Excerpt Start Marker
Now MacKay, in separate interviews with Canadian Press and Le Devoir, has indicated that, rather than give the job to a Commons committee, the government will create a three-or-four-member commission that will take from June to December to consult with the public—and concerned advocacy groups—before reporting to government bill drafters.

Said MacKay: “We're not going to be too hasty in drafting a bill without having the opportunity to really hear from a wide variety of stakeholders. This is a bill that a lot of other countries are watching as well.”

Not good enough, said Dying with Dignity Canada CEO Wanda Morris.  “Unless there is clarity about the future of end-of-life choice in Canada, Canadians will continue to suffer without the peace of mind of knowing that, if worst comes to worst, there is an alternative to a terrible death,” she told the Canadian Press. “Eighty-four per cent of Canadians support physician assisted dying. It is time for governments to stop viewing this as a controversial issue and to start putting in place the necessary regulatory framework so that no one suffers needlessly at end of life.”

But Hasbrouk of Not Dead Yet, a disabled persons’ rights group, told LifeSiteNews that not only do the disabled need protection from those who devalue their lives, but depressed people need safeguards against their own suicidal thoughts.

“Disabled people are not inclined to depression any more than any other group,” she said. “But when they do get depressed in countries that allow assisted suicide, they get the fatal drugs without question. Anyone else gets a psychiatric examination. That’s discrimination.”

Hasbrouk noted that the whole idea of medical consent needs to be re-examined. For ordinary medical procedures it is a matter of whether a person is rational enough to weigh risks and benefits. “Depression doesn’t affect that. But when the procedure is assisted suicide, whether a person is depressed would have a huge bearing on the decision to request suicide.”

But Hasbrouk said there was an even more important reason to take six months to consult the public. “More time is needed to address the real causes behind pressure for assisted suicide,” with inadequate palliative care leading the list. “Only 20% of Canadians have access to palliative care expertise,” she said, meaning people who are dying will suffer needlessly—a big reason people want assisted suicide.
Excerpt End Marker
Data shown Start Marker
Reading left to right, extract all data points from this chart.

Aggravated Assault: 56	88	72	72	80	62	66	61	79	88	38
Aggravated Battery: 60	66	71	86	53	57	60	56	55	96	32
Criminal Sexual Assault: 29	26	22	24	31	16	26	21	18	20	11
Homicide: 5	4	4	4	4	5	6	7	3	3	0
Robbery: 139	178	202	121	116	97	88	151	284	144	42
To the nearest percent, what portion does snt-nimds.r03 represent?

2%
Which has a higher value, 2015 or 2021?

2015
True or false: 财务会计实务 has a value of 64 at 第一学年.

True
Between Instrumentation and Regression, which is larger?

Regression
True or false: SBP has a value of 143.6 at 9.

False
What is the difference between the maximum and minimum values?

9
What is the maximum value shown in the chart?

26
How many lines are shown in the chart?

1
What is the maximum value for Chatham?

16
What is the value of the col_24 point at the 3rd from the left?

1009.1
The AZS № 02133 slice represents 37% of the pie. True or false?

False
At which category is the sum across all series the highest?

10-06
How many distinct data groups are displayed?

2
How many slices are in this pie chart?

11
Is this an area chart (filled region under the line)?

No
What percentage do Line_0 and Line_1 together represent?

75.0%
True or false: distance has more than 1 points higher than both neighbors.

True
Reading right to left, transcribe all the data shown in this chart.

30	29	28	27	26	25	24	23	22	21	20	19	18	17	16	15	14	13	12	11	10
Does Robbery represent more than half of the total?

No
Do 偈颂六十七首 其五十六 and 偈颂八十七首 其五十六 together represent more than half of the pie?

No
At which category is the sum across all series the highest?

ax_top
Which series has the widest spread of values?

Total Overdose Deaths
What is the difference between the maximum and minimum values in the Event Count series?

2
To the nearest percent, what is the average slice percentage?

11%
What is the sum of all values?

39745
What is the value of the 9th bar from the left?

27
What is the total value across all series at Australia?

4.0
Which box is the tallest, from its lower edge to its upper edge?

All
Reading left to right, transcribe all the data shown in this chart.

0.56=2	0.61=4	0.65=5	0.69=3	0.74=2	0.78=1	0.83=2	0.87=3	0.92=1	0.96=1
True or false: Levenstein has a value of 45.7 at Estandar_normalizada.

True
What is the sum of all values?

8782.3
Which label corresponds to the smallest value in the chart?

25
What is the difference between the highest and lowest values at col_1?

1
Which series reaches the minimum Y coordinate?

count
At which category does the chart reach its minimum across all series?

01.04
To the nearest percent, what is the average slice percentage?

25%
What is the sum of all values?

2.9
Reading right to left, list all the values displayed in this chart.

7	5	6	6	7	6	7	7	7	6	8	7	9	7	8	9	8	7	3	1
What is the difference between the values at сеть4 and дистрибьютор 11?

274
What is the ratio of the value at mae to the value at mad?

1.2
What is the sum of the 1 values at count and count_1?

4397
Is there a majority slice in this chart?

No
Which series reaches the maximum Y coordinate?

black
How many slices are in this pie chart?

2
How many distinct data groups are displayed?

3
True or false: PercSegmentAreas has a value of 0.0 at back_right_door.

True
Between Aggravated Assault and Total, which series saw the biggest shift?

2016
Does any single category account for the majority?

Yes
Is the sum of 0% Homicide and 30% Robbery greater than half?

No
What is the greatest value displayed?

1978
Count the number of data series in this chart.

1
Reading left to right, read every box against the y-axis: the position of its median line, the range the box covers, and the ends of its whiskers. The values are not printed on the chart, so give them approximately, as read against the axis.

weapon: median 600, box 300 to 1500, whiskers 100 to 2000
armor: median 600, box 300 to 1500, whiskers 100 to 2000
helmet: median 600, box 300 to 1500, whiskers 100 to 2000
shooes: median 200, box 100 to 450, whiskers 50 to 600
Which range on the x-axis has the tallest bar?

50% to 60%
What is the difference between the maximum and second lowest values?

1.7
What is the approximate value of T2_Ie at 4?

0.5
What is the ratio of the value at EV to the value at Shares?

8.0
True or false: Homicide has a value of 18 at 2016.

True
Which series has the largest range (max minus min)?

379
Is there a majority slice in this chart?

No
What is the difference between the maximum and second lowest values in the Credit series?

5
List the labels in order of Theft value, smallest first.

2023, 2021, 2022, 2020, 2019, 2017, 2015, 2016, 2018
Data shown End Marker
→ Check your understanding
1. Name every news organization mentioned in the excerpt about the assisted-suicide consultation.
2. Extend the excerpt about the government's assisted-suicide consultation, starting after its last sentence.

→ Answers for each item
1. Canadian Press, Le Devoir, LifeSiteNews

2.
Others fear loss of dignity and autonomy, or don’t want to burden their families. Hasbrouk’s group calls for more spending on home care to address all these. Paying professional caregivers to support the seriously or terminally ill at home is cheaper than institutional care and a lot easier financially and emotionally on the family, she said. As well, “caring for people in their own homes is cheaper than in an institution,” she said.

Nicolas Steenhout, director of Montreal-based Vivre dans la Dignité, said he was concerned that the federal timetable might not allow enough time for a new law to be put in place by February. “We don’t want a vacuum that leaves people unprotected.” At the same time, he noted that no existing safeguards in countries that allow assisted suicide, such as Belgium and the Netherlands, do protect everyone. Once a law allowing it for consenting adults is in place, assisted suicide is easy to extend to children or the mentally incompetent.

Alex Schadenberg, executive director of the Euthanasia Prevention Coalition, based in London, Ontario, told LifeSiteNews, “Amy Hasbrouk is right: better a good law that’s late than a half-baked law.” Schadenberg, like Steenhout and Hasbrouk, has called on the federal government to invoke the notwithstanding clause in the Constitution, that would prevent the Supreme Court ruling from being implemented for a year. This would allow enough time to draft an adequate law without a lawless interlude.

Schadenberg also endorsed MacKay’s six-month hearings on the grounds this would allow the news media to cover both sides of the issue. “The media in general haven’t given us a chance to air our concerns.” The CP story revealing MacKay’s intentions, for example, cited two supporters but no opponents of euthanasia.